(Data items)
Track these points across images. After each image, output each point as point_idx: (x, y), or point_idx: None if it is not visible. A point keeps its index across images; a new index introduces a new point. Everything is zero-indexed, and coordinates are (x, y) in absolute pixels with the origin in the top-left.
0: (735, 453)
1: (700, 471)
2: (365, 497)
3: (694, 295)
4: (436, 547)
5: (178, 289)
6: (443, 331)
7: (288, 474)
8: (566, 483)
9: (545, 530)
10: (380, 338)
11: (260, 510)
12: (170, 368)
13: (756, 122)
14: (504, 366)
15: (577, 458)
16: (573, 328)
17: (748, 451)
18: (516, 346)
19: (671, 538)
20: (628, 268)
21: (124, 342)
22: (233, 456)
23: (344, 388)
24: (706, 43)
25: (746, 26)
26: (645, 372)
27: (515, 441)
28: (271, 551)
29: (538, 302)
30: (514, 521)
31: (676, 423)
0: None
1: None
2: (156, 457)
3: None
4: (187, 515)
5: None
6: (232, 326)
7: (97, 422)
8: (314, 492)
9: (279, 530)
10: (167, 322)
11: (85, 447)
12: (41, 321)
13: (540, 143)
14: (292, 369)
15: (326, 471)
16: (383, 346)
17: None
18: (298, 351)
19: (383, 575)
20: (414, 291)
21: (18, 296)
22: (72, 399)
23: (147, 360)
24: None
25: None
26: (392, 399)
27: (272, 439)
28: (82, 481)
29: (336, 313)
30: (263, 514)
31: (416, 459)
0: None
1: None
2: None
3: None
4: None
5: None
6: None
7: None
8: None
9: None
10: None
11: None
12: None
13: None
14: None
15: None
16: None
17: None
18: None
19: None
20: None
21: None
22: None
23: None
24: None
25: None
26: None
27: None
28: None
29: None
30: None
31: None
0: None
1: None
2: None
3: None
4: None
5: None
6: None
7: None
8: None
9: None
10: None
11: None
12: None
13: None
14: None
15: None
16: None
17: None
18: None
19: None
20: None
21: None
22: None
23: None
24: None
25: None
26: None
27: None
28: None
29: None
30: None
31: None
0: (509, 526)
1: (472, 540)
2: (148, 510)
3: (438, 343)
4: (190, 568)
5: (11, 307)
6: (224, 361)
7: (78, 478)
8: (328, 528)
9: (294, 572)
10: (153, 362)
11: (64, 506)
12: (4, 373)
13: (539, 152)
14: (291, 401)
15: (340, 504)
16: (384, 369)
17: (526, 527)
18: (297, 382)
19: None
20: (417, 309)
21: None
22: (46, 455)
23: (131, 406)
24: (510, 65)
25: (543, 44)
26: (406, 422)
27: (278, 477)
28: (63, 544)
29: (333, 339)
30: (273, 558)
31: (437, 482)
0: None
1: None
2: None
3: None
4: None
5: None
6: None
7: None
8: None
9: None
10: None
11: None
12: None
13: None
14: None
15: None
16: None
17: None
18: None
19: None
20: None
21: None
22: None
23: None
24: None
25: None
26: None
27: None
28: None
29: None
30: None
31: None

TASK REQUIREMENTS.
Convert all of the lines above into a Markdown table with two columns, Row and Line. Number each row and skip any blank lines.

RESPONSE TO THE EXERCISE.
| Row | Line |
|---|---|
| 1 | Track these points across images. After each image, output each point as point_idx: (x, y), or point_idx: None if it is not visible. A point keeps its index across images; a new index introduces a new point. Everything is zero-indexed, and coordinates are (x, y) in absolute pixels with the origin in the top-left. |
| 2 | 0: (735, 453) |
| 3 | 1: (700, 471) |
| 4 | 2: (365, 497) |
| 5 | 3: (694, 295) |
| 6 | 4: (436, 547) |
| 7 | 5: (178, 289) |
| 8 | 6: (443, 331) |
| 9 | 7: (288, 474) |
| 10 | 8: (566, 483) |
| 11 | 9: (545, 530) |
| 12 | 10: (380, 338) |
| 13 | 11: (260, 510) |
| 14 | 12: (170, 368) |
| 15 | 13: (756, 122) |
| 16 | 14: (504, 366) |
| 17 | 15: (577, 458) |
| 18 | 16: (573, 328) |
| 19 | 17: (748, 451) |
| 20 | 18: (516, 346) |
| 21 | 19: (671, 538) |
| 22 | 20: (628, 268) |
| 23 | 21: (124, 342) |
| 24 | 22: (233, 456) |
| 25 | 23: (344, 388) |
| 26 | 24: (706, 43) |
| 27 | 25: (746, 26) |
| 28 | 26: (645, 372) |
| 29 | 27: (515, 441) |
| 30 | 28: (271, 551) |
| 31 | 29: (538, 302) |
| 32 | 30: (514, 521) |
| 33 | 31: (676, 423) |
| 34 | 0: None |
| 35 | 1: None |
| 36 | 2: (156, 457) |
| 37 | 3: None |
| 38 | 4: (187, 515) |
| 39 | 5: None |
| 40 | 6: (232, 326) |
| 41 | 7: (97, 422) |
| 42 | 8: (314, 492) |
| 43 | 9: (279, 530) |
| 44 | 10: (167, 322) |
| 45 | 11: (85, 447) |
| 46 | 12: (41, 321) |
| 47 | 13: (540, 143) |
| 48 | 14: (292, 369) |
| 49 | 15: (326, 471) |
| 50 | 16: (383, 346) |
| 51 | 17: None |
| 52 | 18: (298, 351) |
| 53 | 19: (383, 575) |
| 54 | 20: (414, 291) |
| 55 | 21: (18, 296) |
| 56 | 22: (72, 399) |
| 57 | 23: (147, 360) |
| 58 | 24: None |
| 59 | 25: None |
| 60 | 26: (392, 399) |
| 61 | 27: (272, 439) |
| 62 | 28: (82, 481) |
| 63 | 29: (336, 313) |
| 64 | 30: (263, 514) |
| 65 | 31: (416, 459) |
| 66 | 0: None |
| 67 | 1: None |
| 68 | 2: None |
| 69 | 3: None |
| 70 | 4: None |
| 71 | 5: None |
| 72 | 6: None |
| 73 | 7: None |
| 74 | 8: None |
| 75 | 9: None |
| 76 | 10: None |
| 77 | 11: None |
| 78 | 12: None |
| 79 | 13: None |
| 80 | 14: None |
| 81 | 15: None |
| 82 | 16: None |
| 83 | 17: None |
| 84 | 18: None |
| 85 | 19: None |
| 86 | 20: None |
| 87 | 21: None |
| 88 | 22: None |
| 89 | 23: None |
| 90 | 24: None |
| 91 | 25: None |
| 92 | 26: None |
| 93 | 27: None |
| 94 | 28: None |
| 95 | 29: None |
| 96 | 30: None |
| 97 | 31: None |
| 98 | 0: None |
| 99 | 1: None |
| 100 | 2: None |
| 101 | 3: None |
| 102 | 4: None |
| 103 | 5: None |
| 104 | 6: None |
| 105 | 7: None |
| 106 | 8: None |
| 107 | 9: None |
| 108 | 10: None |
| 109 | 11: None |
| 110 | 12: None |
| 111 | 13: None |
| 112 | 14: None |
| 113 | 15: None |
| 114 | 16: None |
| 115 | 17: None |
| 116 | 18: None |
| 117 | 19: None |
| 118 | 20: None |
| 119 | 21: None |
| 120 | 22: None |
| 121 | 23: None |
| 122 | 24: None |
| 123 | 25: None |
| 124 | 26: None |
| 125 | 27: None |
| 126 | 28: None |
| 127 | 29: None |
| 128 | 30: None |
| 129 | 31: None |
| 130 | 0: (509, 526) |
| 131 | 1: (472, 540) |
| 132 | 2: (148, 510) |
| 133 | 3: (438, 343) |
| 134 | 4: (190, 568) |
| 135 | 5: (11, 307) |
| 136 | 6: (224, 361) |
| 137 | 7: (78, 478) |
| 138 | 8: (328, 528) |
| 139 | 9: (294, 572) |
| 140 | 10: (153, 362) |
| 141 | 11: (64, 506) |
| 142 | 12: (4, 373) |
| 143 | 13: (539, 152) |
| 144 | 14: (291, 401) |
| 145 | 15: (340, 504) |
| 146 | 16: (384, 369) |
| 147 | 17: (526, 527) |
| 148 | 18: (297, 382) |
| 149 | 19: None |
| 150 | 20: (417, 309) |
| 151 | 21: None |
| 152 | 22: (46, 455) |
| 153 | 23: (131, 406) |
| 154 | 24: (510, 65) |
| 155 | 25: (543, 44) |
| 156 | 26: (406, 422) |
| 157 | 27: (278, 477) |
| 158 | 28: (63, 544) |
| 159 | 29: (333, 339) |
| 160 | 30: (273, 558) |
| 161 | 31: (437, 482) |
| 162 | 0: None |
| 163 | 1: None |
| 164 | 2: None |
| 165 | 3: None |
| 166 | 4: None |
| 167 | 5: None |
| 168 | 6: None |
| 169 | 7: None |
| 170 | 8: None |
| 171 | 9: None |
| 172 | 10: None |
| 173 | 11: None |
| 174 | 12: None |
| 175 | 13: None |
| 176 | 14: None |
| 177 | 15: None |
| 178 | 16: None |
| 179 | 17: None |
| 180 | 18: None |
| 181 | 19: None |
| 182 | 20: None |
| 183 | 21: None |
| 184 | 22: None |
| 185 | 23: None |
| 186 | 24: None |
| 187 | 25: None |
| 188 | 26: None |
| 189 | 27: None |
| 190 | 28: None |
| 191 | 29: None |
| 192 | 30: None |
| 193 | 31: None |